Amava vederlo contorcesi sotto di lui, le mani appoggiare dietro la sua schiena, il sorriso di fiamma, le unghie che facevano male e tracciavano scie di sangue sul marmo puro. 
Amava sentirlo mentre implorava di dargli sempre più piacere, come una cantilena. Amava guardarlo ed essere guardato, senza rimorsi, senza pudore.
Poi, sopratutto, amava il dopo. Stavano in silenzio, avvinghiati, e la nudità non costituiva mai un ostacolo, ma quasi sembrava unirli. Era un po' come mostrarsi all'altro, a Yuuichi piaceva pensarlo.
Alle volte capitava che lo rifacessero. Quel giorno rimasero semplicemente così, avvinghiati, perché a Yuuichi facevano male le gambe.

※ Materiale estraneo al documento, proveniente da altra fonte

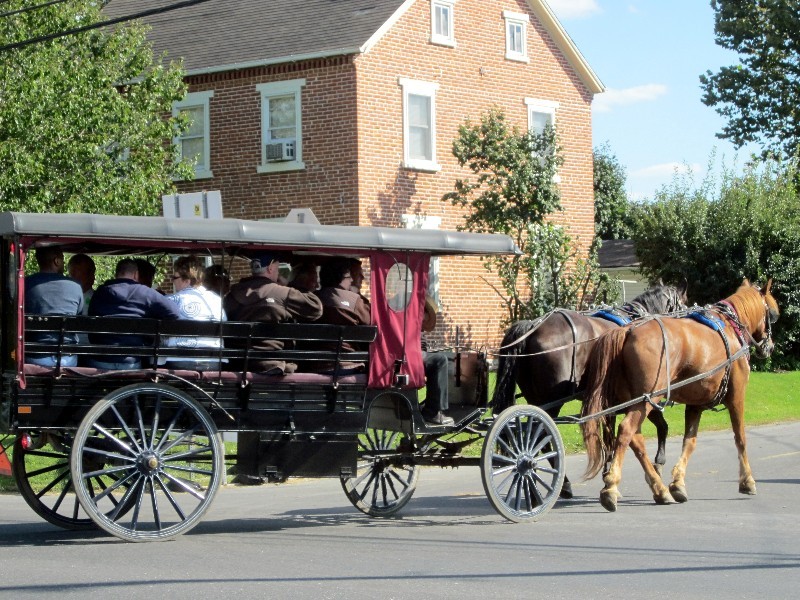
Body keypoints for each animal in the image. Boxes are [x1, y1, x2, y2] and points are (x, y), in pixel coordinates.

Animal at [494, 282, 688, 496]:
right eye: (684, 304)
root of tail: (532, 328)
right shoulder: (642, 396)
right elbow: (660, 426)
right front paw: (656, 464)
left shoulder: (611, 403)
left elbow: (610, 435)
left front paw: (608, 473)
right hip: (550, 401)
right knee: (542, 436)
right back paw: (562, 483)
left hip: (535, 399)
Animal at [580, 280, 780, 510]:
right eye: (773, 314)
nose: (770, 346)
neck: (731, 327)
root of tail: (628, 330)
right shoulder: (737, 396)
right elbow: (741, 438)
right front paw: (747, 480)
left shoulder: (695, 404)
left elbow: (689, 442)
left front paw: (677, 483)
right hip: (647, 399)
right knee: (626, 431)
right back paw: (612, 486)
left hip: (633, 401)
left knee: (634, 439)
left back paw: (659, 489)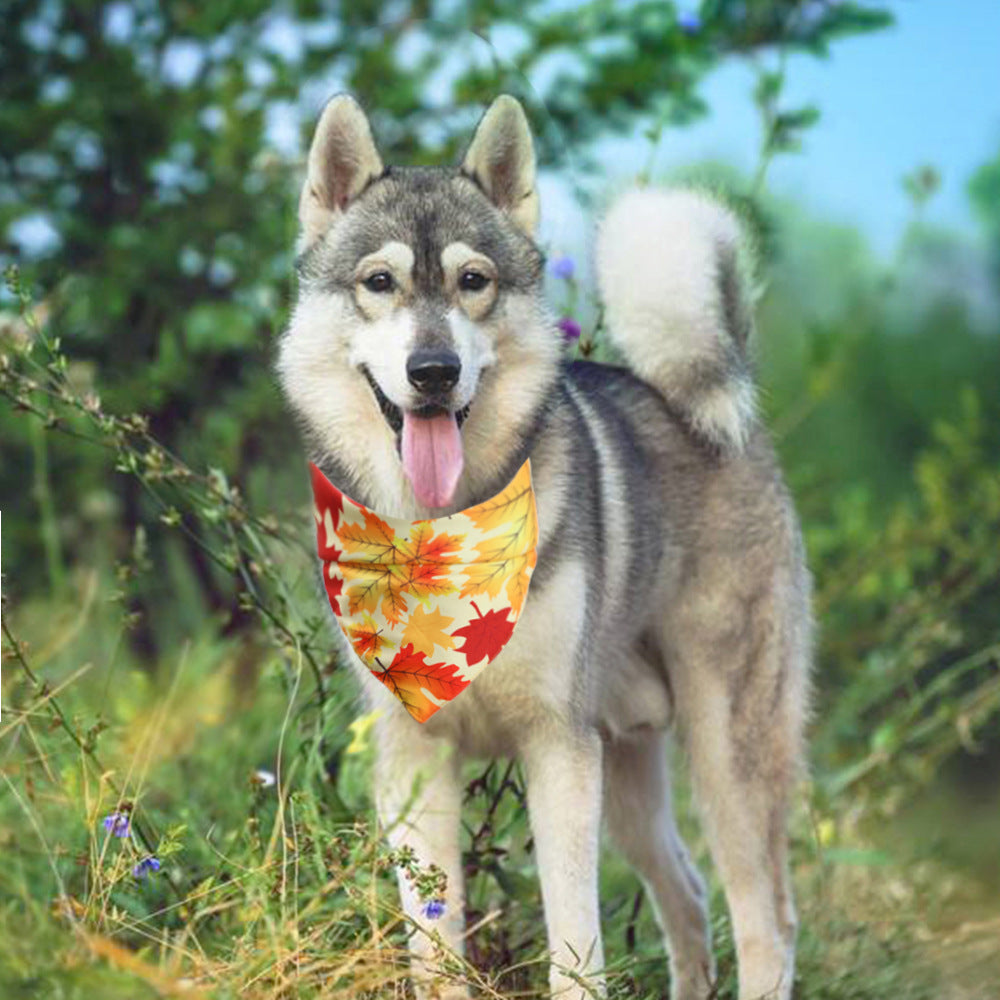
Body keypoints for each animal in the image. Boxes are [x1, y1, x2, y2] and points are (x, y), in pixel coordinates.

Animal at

Era quasi un sollievo in quei casi provare dolore, respirare il corpo dell'altro come una creatura assetata di vita.
Gli piaceva respirare la sua, di vita. Socchiudeva gli occhi e gli baciava il viso morbido, di porcellana. Scivolava in una cupa consapevolezza senza pensieri, e d'improvviso la notte non faceva più paura.
Non c'era più niente da temere, perché la notte poteva essere bella a modo suo. Di notte si poteva amare la vita in un modo diverso, a parte. Non c'era più attesa che tenesse.
Ci sarebbe stata sempre la sua ultima luce.